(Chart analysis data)
»»

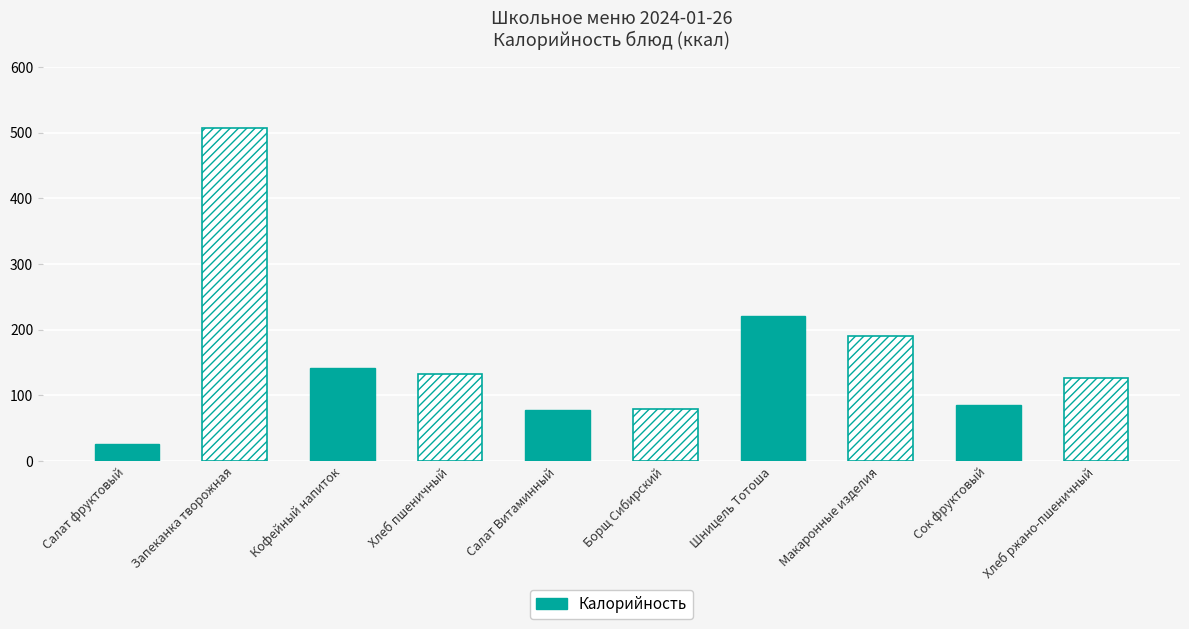

What is the change in value from Салат фруктовый to Запеканка творожная?

+482.0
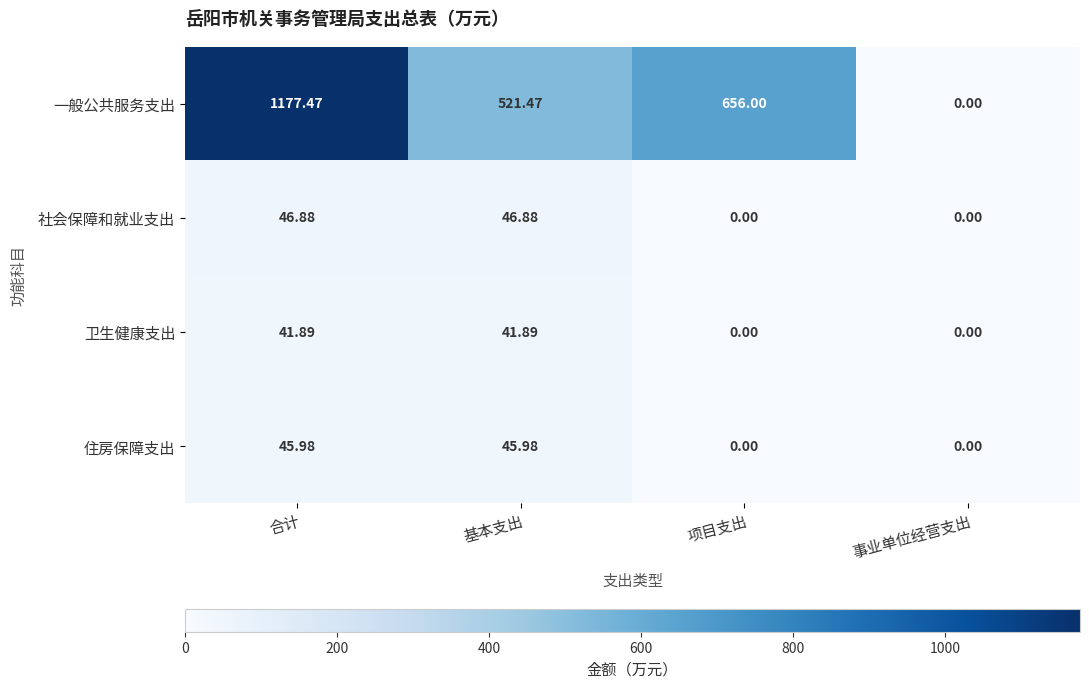

At which label is 一般公共服务支出 closest to 588?

基本支出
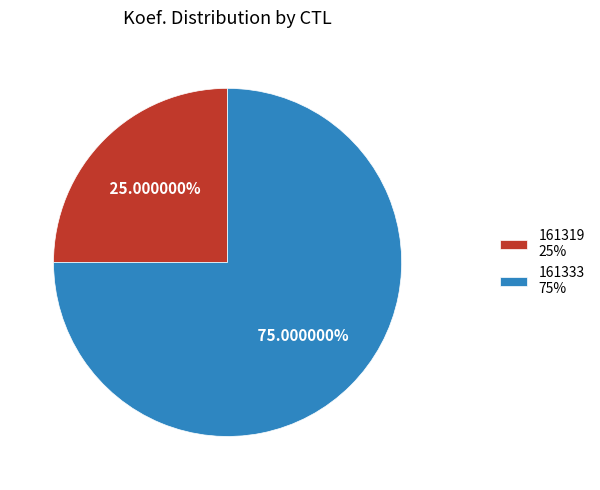

What is the ratio of the value at 161333 to the value at 161319?

3.0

««

Format every line of the items above as a JSON list of strings, one string per line, and omit the blank lines and the pictures.

[
  "What is the change in value from Салат фруктовый to Запеканка творожная?",
  "+482.0",
  "At which label is 一般公共服务支出 closest to 588?",
  "基本支出",
  "What is the ratio of the value at 161333 to the value at 161319?",
  "3.0"
]